And as speculation over Nikki Haley's potential presidential run intensified earlier this year, the former U.S. ambassador to the United Nations and governor of South Carolina, weighed in on the issue, writing in an op-ed for National Review that Mr. Biden's executive order was "an attack on women's rights."
"If this trend isn't stopped, the achievements of so many brave women over so many years will be erased. That's wrong. It's insulting. And women know it, too, whether they're retired athletes, middle-aged mothers, or a 16-year-old girl thinking of signing up for swimming," she wrote. "They're just afraid to speak out, because they know they'll be silenced and called bigots."
Among Republicans, 74% support banning transgender athletes from competing on women's sports teams, as do 40% of Democrats, according to a poll from Politico and Morning Consult conducted early last month. The survey also found 53% of registered voters favor such prohibitions.

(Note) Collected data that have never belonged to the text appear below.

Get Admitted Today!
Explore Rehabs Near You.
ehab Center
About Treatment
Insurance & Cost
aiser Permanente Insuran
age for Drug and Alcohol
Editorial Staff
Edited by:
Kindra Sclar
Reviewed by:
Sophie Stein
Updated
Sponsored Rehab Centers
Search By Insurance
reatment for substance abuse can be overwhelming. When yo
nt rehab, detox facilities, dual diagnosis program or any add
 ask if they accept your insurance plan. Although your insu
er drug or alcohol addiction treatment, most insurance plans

Kyle Kondik, an elections analyst at the University of Virginia's Center for Politics, said Republicans see the issue as one in which they can have an advantage over Democratic opponents, particularly in gaining support from populist voters who are more culturally conservative yet aligned with the Democratic Party on economic issues.
In places like Youngstown, Ohio, northeastern Pennsylvania and Minnesota's Iron Range, those voters' support for Democrats has fallen away. As more companies and organizations like the NCAA enter the political fray and denounce policies pushed by Republicans, like the bans for transgender athletes, Kondik suggested this trend could drive those voters toward GOP candidates.
"If the Democrats are viewed as the party of the cultural left and big business is associated with the cultural left, does that lead to more resentment from culturally conservative voters and push them into the hands of Republicans and be a motivating tool for Republican candidates to do better?" Kondik told CBS News. "Republicans use these wedge issues as important motivating tools."
He also noted for GOP candidates on the ballot in 2022, running on cultural issues may be "sounder ground" than running against Mr. Biden's $1.9 trillion economic stimulus package, which enjoyed broad support.
But Noem's reference of the NCAA backlash in South Dakota shows the perils for Republicans pushing these issues as well. The so-called bathroom bill in North Carolina led the NCAA to pull its championships out of the state, and other businesses followed, creating economic consequences for the state. Those dynamics weakened then-Republican Governor Pat McCrory, who lost reelection to Democrat Roy Cooper in 2016. Cooper signed legislation rolling back the so-called "bathroom bill" in 2017.
"If the Republicans overreach in their reforms, it can backfire on them," the North Carolina GOP strategist warned. "If it becomes an issue that creates economic fallout, then it can become a problem for them."